This is a key fiscal legacy of Emmanuel Macron’s mandate. So no question of touching it. On Sunday, Minister Catherine Vautrin assured in an interview with Parisian that there would be “no return to the housing tax” within the framework of the 2025 Budget, despite the request of certain local elected officials. “There will be no new tax, but we must think about possible participation in living in the city or village,” specifies the Minister of Partnership with the Territories and Decentralization.
The number three in the government says she is “ready to resume work relating to taxation which had been started by elected officials” of the Local Finance Committee to meet the needs of mayors. Discussions could open “early 2025”. But there is no question of creating a new tax. “France already has a high rate of compulsory deductions and we will ensure that it does not increase,” warns the minister.
A slimming cure for the State
The proposal from the Association of Mayors of France, chaired by LR David Lisnard, to create a “citizen contribution to public service”, therefore does not seem “ridiculous” to him.
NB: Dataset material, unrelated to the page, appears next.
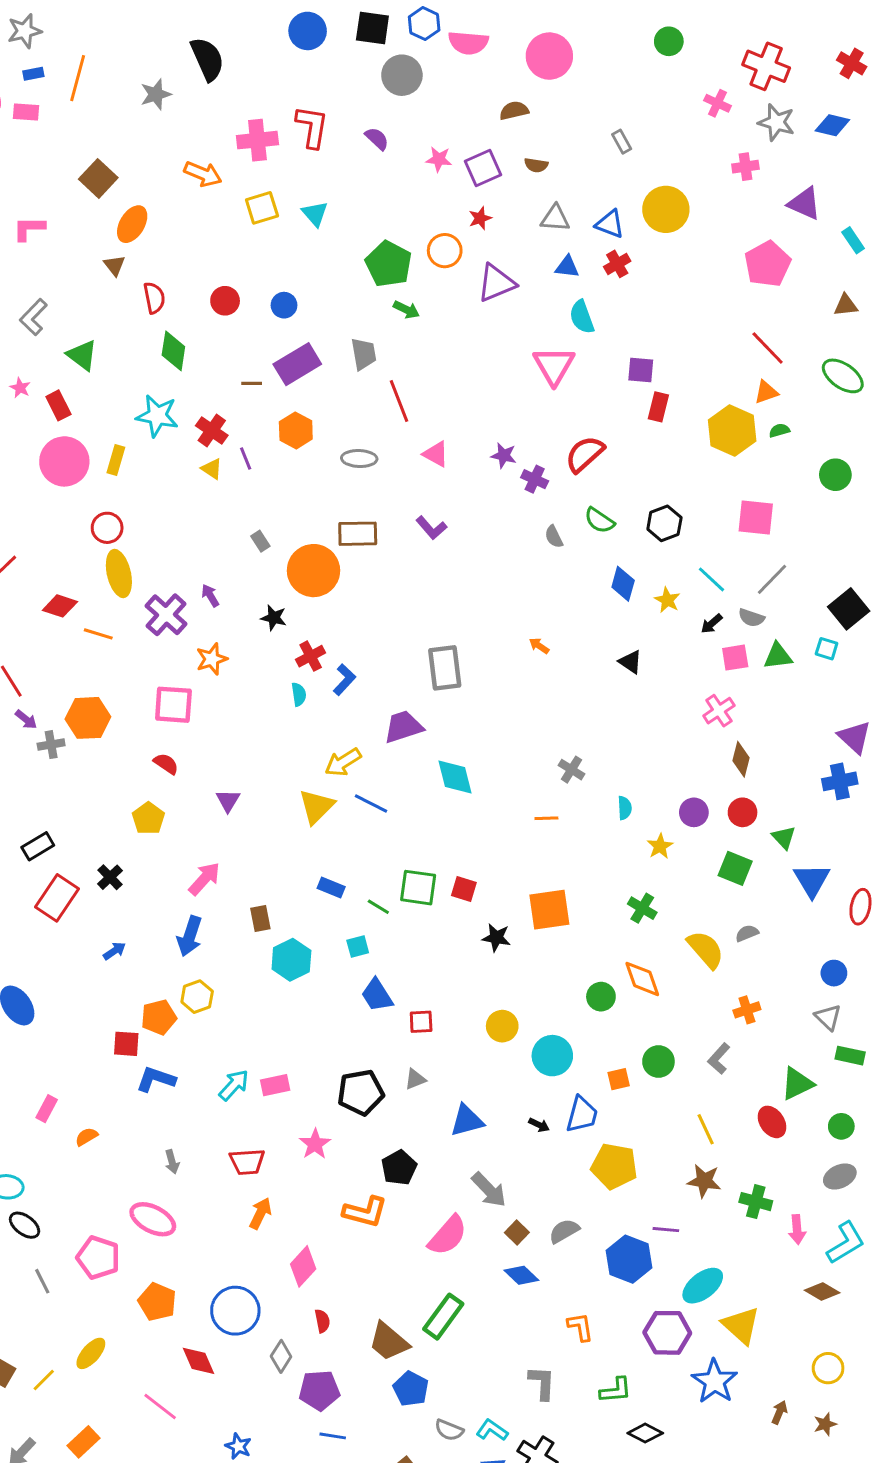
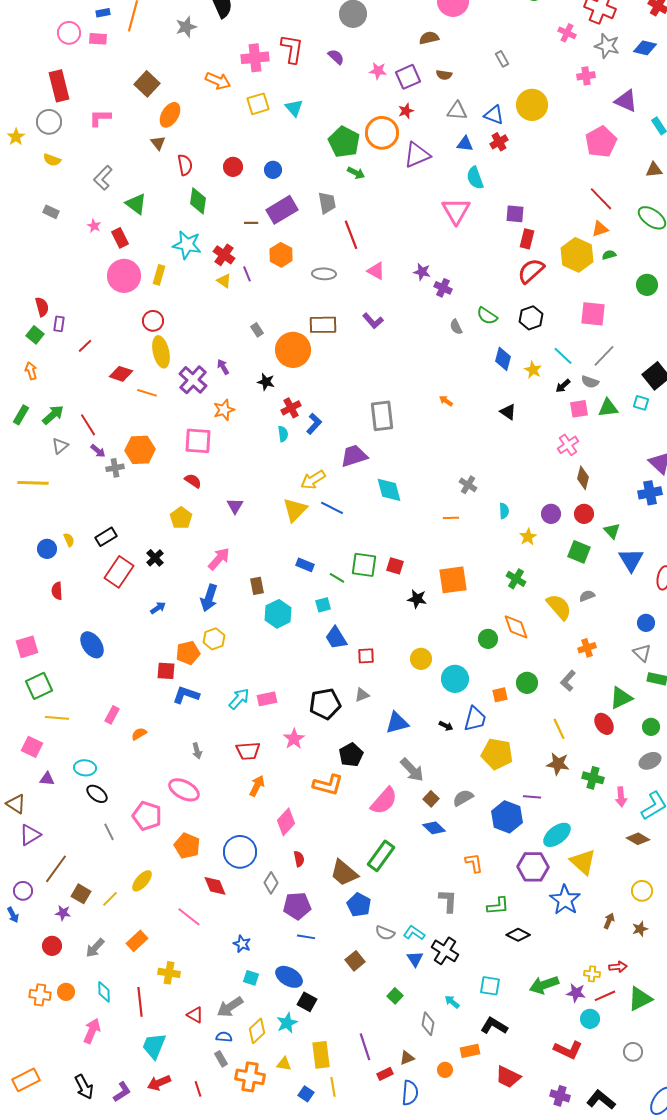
orange circle: (445, 251) -> (382, 133), size x1.4
red semicircle: (585, 454) -> (531, 271), moved

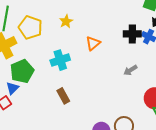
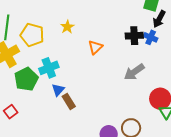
cyan cross: (60, 60) -> (49, 68), moved
gray arrow: (130, 70) -> (134, 72), size x1.5
blue triangle: (12, 88) -> (58, 90), moved

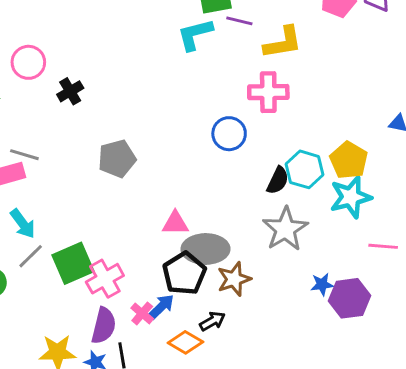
Even if the form is still vague, Catherine Vautrin above all wants to “make everyone aware of the importance of the cost”.
This reflection on the financing of municipalities comes in a tense context for the government, which must find savings to make in its 2025 Budget. “The French debt is so expensive that it has become the second budget of the nation”, recalls the minister. She herself intends to be “exemplary” at the head of her ministry, promising to “return positions” and remove duplication in the agencies that depend on her ministry.
“Play the game to the fullest” before the fall of the government
Number of advisors, travel, everything will be closely scrutinized to ensure the state budget is slimmed down. At the same time, Catherine Vautrin supervises the deployment of France Services, a network of structures hosting several public services, counting on 2,800 labeled establishments by the end of 2024. “Across the country, the French are twenty minutes from ‘a France Services house. »
Between this objective at the end of 2024 and the discussions planned for “early 2025”, Catherine Vautrin’s agenda may seem very short-term. The government, which is based on a fragile alliance between LR and Ensemble, may not resist the debates on the Budget. Aware that “it could stop at any moment”, as last June, Catherine Vautrin nevertheless intends to “play the match to the fullest” without defeatism.